В литературе тот же эффект связан с поэтизацией слова. Слова становятся осязаемыми и одновременно пугающе произвольными. Их суггестивная сила лишь возрастает по мере того, как они лишаются привычности и знаменуют собой возврат к мифическому праязыку. Речь, в который уже раз захлебнувшаяся от собственной многозначительности, в литературном примитиве XX века выплескивает обрывки неологизмов и случайных звуковых сочетаний. Звучание слов оказывается важнее их значения, уже не определяющим их значимости в той степени, как это было ранее.

Преодоление антиномий примитива в литературе связано с тем, что значимым предстает иначе звучащее слово - слово, ставшее почти что "материальным". В живописи то же самое совершается при условии того, что красочный слой сам по себе выступает визуальным образом, привлекающим своей вязкостью, более чувственной, чем бесплотные рисунки, ради которых он был нанесен на холст. Мотив обращается в изобразительное или повествовательное средство, средство обращается в изобразительный или повествовательный мотив.

Эта обратимость всегда имеет границы. Средство не может вновь стать мотивом. Мотив не может вновь сделаться средством. Кажущаяся необратимость произошедшего превращения только напоминает о реальности неизбежной стилизации вечной архаики: "естественного" восприятия и "непредвзятой" интерпретации искусства.

Впрочем, приостановка стилизации все же возможна, она проще, чем можно подумать: достаточно лишь прибегнуть к медлительности - чтения и разглядывания. Неторопливое соприкосновение, повторное касание, встревоженное скольжение, испуг и влечение оказываются важнее нейтральной оценки и беспристрастной критики, неминуемо сопутствующих публичному признанию, в том виде, как оно сложилось со времен обоснования универсального эстетического чувства.

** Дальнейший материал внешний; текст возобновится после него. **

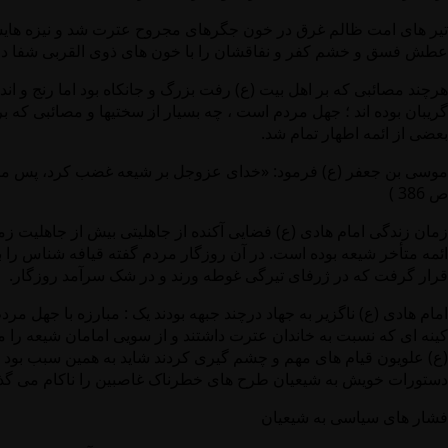
تیر های امت ظالم غرق در خون جگرهای مجروح عترت شد و نیزه هایش
عطش فسق و خشم کفر و نفاقشان را با خون های ذوی القربی شفا داد
هرچند مصائبی که بر اهل بیت (ع) رفت بزرگ و جانکاه بود اما رنج و ان
گریبان بوده اند ؛ جهل مردم است ، چه بسیار از سختیها و مصائبی که 
بعضی از ائمه اطهار تمام شد.
ص 386 )
زمان زندگی امام هادی (ع) فضایی آکنده از جاهلیتی بیش از جاهلیت زم
ائمه متأخر شیعه بوده است. در آن روزگار مردم گفته قیافه شناس را 
قرار گرفت که در ژرفای تیرگی غوطه ورند و در شک سرآمد روزگار.
امام هادی (ع) ناگزیر به جهاد درچند جبهه بودند یک : مبارزه با جهل مرد
کینه ای که نسبت به خاندان عترت داشتند و از سویی امامان شیعه ر
(ع) علویون قیام های مهم و چشم گیری کردند شاید به همین سبب بود
دستورات خویش به شیعیان طرح های خطرناک غاصبین را ناکام می گذا
فشار های سیاسی به شیعیان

Представители русского наивного искусства конца XIX - начала XX века разделены тонкой и непрочной границей, отделяющей примитив от примитивизма. В этом смысле, в изобразительном искусстве трогательная "инфантильность" живописи Ларионова противостоит продуманно-вздорному диссонансу цветов и линий на полотнах Бурлюка, в поэзии мечтательный конструктивизм Хлебникова противоположен утопической комбинаторике Крученых.

В целом, с появлением проблемы примитива фигуры современного искусства отличает уже не степень признания, а отношение к нему, не манера, которая им свойственна, а способность отказываться от нее без особого сожаления, не интенции, служащие для них источником вдохновенного эпатажа, а доверие к велениям предметов и объектов совершаемой ими деятельности.